Please give the data again in full, precisely as it is written.

*** Begin section ***

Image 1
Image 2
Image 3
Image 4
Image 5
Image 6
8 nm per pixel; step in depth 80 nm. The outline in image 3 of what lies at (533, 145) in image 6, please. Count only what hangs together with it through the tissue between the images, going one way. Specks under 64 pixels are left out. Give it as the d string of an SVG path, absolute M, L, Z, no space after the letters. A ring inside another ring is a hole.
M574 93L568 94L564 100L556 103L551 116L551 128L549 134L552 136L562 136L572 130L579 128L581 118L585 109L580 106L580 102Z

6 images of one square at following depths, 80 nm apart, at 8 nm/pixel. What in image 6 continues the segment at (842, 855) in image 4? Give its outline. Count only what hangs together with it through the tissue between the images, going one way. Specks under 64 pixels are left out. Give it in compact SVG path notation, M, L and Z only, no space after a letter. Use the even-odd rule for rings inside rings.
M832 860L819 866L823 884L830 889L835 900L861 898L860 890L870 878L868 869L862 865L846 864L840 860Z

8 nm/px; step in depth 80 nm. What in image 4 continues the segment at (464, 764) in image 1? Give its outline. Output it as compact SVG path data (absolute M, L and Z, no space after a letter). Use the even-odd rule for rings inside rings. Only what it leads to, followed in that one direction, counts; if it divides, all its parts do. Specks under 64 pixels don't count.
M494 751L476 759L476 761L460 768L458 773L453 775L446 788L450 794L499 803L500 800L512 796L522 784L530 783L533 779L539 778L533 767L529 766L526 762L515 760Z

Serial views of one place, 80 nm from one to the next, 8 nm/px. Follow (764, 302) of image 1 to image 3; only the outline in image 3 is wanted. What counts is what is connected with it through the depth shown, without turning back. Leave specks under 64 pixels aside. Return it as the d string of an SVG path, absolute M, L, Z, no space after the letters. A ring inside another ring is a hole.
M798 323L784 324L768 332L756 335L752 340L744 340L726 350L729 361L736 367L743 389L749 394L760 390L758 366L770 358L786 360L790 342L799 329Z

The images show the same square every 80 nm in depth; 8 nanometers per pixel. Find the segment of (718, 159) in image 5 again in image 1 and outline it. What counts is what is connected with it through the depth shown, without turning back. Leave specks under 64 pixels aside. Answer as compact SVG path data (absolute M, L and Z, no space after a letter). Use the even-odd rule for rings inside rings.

*** End section ***

## [RESPONSE TO THIS TASK]
Image 1
Image 2
Image 3
Image 4
Image 5
Image 6
8 nm per pixel; step in depth 80 nm. The outline in image 3 of what lies at (533, 145) in image 6, please. Count only what hangs together with it through the tissue between the images, going one way. Specks under 64 pixels are left out. Give it as the d string of an SVG path, absolute M, L, Z, no space after the letters. A ring inside another ring is a hole.
M574 93L568 94L564 100L556 103L551 116L551 128L549 134L552 136L562 136L572 130L579 128L581 118L585 109L580 106L580 102Z

6 images of one square at following depths, 80 nm apart, at 8 nm/pixel. What in image 6 continues the segment at (842, 855) in image 4? Give its outline. Count only what hangs together with it through the tissue between the images, going one way. Specks under 64 pixels are left out. Give it in compact SVG path notation, M, L and Z only, no space after a letter. Use the even-odd rule for rings inside rings.
M832 860L819 866L823 884L830 889L835 900L861 898L860 890L870 878L868 869L862 865L846 864L840 860Z

8 nm/px; step in depth 80 nm. What in image 4 continues the segment at (464, 764) in image 1? Give its outline. Output it as compact SVG path data (absolute M, L and Z, no space after a letter). Use the even-odd rule for rings inside rings. Only what it leads to, followed in that one direction, counts; if it divides, all its parts do. Specks under 64 pixels don't count.
M494 751L476 759L476 761L460 768L458 773L453 775L446 788L450 794L499 803L500 800L512 796L522 784L530 783L533 779L539 778L533 767L529 766L526 762L515 760Z

Serial views of one place, 80 nm from one to the next, 8 nm/px. Follow (764, 302) of image 1 to image 3; only the outline in image 3 is wanted. What counts is what is connected with it through the depth shown, without turning back. Leave specks under 64 pixels aside. Return it as the d string of an SVG path, absolute M, L, Z, no space after the letters. A ring inside another ring is a hole.
M798 323L784 324L768 332L756 335L752 340L744 340L726 350L729 361L736 367L743 389L749 394L760 390L758 366L770 358L786 360L790 342L799 329Z

The images show the same square every 80 nm in depth; 8 nanometers per pixel. Find the segment of (718, 159) in image 5 again in image 1 and outline it. What counts is what is connected with it through the depth shown, without turning back. Leave specks under 64 pixels aside. Answer as compact SVG path data (absolute M, L and Z, no space after a letter). Use the even-odd rule for rings inside rings.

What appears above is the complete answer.